(DIRECTIONS FOR THIS TASK):
Extend the book summary below about the Ghost murders and the glass globes, starting after its last sentence.

Meanwhile, mysterious murders are taking place. All the murdered women are Yaskedasi, female entertainers who are looked down upon in the town for their immodesty. But when one of the murdered Yaskedasi turns up in the town's central fountain, everyone starts to take notice. The town has a culture of thanatophobia, an irrational fear of death. Each time a person dies, the place must be cleansed by the town's priests when they perform the traditional cleansing ceremony. This ceremony is not only religious, but magical as well, effectively erasing all traces of the murderer, making it impossible for the authorities to track the killer, nicknamed the 'Ghost' by locals.

Keth has been asked to attempt to find the Ghost by way of glass balls that only he can make. These balls hold scenes of past crimes in them, causing him to be a suspect at first. Keth and Tris struggle, first against the local authorities, then against each other in the creation of these globes. When Keth's friend Yali is killed by the Ghost, the race takes on new meaning.

Characters 
Trisana Chandler (Tris) – Tris is an accomplished weather mage. Held apart by her spectacular range and strength of power, she only wants to fit in. Her strong sense of right and wrong is sorely put to the test in this book, when she is faced with the choice of turning a serial killer (of whom she was the next intended victim) in to the law, or killing him herself.

(DATASET EXTRACT):
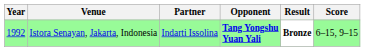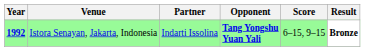columns swapped: Score <-> Result
Istora Senayan, Jakarta, Indonesia | Year: normal -> bold
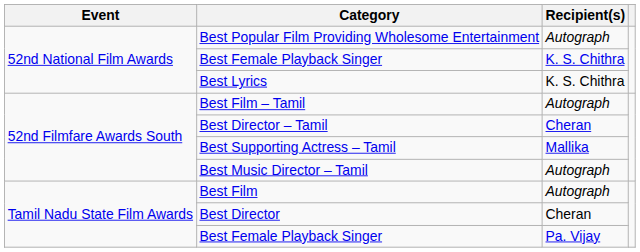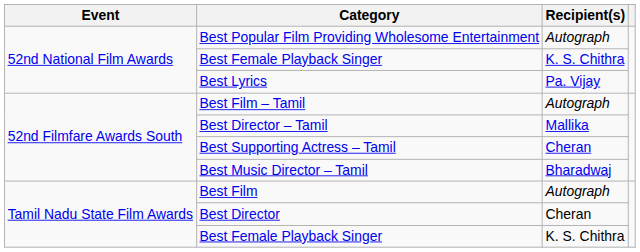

(RESULT):
Kethlun Warder (Keth) – Keth was one of the best glassmakers of his generation, a nephew and rumoured heir to the Namorness Imperial Glassmaker. He was struck by lightning, which contributed to the initial loss of his glass making ability, which eventually led him to travel to Tharios. Despite being raised with mage relatives, Keth's Lightning and Glass magic was never recognized due to its ambient nature.

Niklaren Goldeye (Niko) – Niko was Tris's teacher, the first person ever to accept her. Now that Tris is a mage in her own right, Niko is her mentor and one of her closest friends. He is a well known scholar, specializing in scrying magic.

Yali – Yali is one of Keth's best friends, and growing into his sweetheart. She is a yaskedasi and therefore looked down upon by 'proper' society, but Keth sees the real her. Her murder causes Keth to rethink his priorities.

Nomasdina Dema – Dema is a young, upperclass police-mage. He was put on the case of the murdered Yaskedasi after traditional methods failed. He must overcome his prejudices and work with Keth and Tris to bring in the Ghost.

Glaki – The four-year-old daughter of one of the women murdered. When Yali, who had taken over caring for her, is also murdered, Tris takes Glaki in. Glaki has academic magic.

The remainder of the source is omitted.